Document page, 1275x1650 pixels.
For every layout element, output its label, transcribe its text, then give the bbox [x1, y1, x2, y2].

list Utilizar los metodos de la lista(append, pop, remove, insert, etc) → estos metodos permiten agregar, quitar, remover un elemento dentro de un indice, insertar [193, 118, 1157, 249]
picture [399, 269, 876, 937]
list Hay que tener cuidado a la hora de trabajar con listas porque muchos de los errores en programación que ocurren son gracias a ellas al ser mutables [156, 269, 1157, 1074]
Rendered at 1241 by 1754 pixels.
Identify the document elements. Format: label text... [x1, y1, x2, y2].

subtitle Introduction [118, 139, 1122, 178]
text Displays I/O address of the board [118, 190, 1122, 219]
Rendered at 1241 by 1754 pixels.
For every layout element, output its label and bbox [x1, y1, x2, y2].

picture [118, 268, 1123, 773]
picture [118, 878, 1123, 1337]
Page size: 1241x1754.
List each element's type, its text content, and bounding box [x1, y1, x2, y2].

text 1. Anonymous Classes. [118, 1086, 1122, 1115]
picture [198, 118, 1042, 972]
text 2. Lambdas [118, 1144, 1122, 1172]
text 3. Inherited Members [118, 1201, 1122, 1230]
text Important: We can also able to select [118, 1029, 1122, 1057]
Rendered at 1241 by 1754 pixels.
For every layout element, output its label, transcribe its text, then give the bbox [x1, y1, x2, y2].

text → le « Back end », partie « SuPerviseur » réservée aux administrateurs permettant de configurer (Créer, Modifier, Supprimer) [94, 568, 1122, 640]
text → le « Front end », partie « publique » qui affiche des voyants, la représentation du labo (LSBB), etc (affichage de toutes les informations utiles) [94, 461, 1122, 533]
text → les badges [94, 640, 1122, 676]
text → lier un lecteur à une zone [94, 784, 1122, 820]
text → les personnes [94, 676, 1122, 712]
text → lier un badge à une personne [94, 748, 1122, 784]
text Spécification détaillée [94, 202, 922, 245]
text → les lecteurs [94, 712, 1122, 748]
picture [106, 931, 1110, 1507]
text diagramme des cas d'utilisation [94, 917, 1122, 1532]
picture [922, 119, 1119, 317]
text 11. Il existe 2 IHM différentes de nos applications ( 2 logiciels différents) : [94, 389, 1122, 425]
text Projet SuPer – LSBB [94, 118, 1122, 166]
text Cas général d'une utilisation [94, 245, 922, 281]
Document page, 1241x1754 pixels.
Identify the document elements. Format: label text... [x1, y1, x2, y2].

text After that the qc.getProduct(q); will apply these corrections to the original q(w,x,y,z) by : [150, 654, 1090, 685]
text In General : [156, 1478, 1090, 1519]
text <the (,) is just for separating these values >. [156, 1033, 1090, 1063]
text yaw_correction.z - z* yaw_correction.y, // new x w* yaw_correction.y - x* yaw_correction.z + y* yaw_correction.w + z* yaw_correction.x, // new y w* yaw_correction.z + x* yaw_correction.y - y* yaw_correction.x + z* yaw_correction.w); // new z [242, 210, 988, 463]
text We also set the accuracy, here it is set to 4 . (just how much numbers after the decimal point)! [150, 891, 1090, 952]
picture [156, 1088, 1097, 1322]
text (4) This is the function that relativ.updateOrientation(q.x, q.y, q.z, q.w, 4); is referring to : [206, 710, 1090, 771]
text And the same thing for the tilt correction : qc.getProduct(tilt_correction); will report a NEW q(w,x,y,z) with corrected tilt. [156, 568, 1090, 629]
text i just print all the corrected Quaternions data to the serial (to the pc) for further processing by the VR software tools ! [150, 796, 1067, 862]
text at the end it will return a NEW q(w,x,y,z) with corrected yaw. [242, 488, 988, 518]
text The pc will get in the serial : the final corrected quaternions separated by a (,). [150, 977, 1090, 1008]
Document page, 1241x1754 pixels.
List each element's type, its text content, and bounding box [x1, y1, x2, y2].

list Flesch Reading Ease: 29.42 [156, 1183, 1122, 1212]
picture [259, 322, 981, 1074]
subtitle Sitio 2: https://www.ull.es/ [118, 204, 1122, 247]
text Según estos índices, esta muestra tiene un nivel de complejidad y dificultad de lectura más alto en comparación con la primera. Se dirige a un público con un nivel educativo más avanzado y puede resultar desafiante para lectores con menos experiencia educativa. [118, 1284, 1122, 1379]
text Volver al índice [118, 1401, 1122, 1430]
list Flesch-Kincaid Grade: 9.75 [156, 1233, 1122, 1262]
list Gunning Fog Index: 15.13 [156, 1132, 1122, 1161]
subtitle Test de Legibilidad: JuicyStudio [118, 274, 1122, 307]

* Challenge
Can you render every line from the start through the line holding "picture [399, 269, 876, 937]", inclusive, as a JSON list of strings with one string per line and blank lines left out?

* Answer to the task
[
  "Document page, 1275x1650 pixels.",
  "For every layout element, output its label, transcribe its text, then give the bbox [x1, y1, x2, y2].",
  "list Utilizar los metodos de la lista(append, pop, remove, insert, etc) → estos metodos permiten agregar, quitar, remover un elemento dentro de un indice, insertar [193, 118, 1157, 249]",
  "picture [399, 269, 876, 937]"
]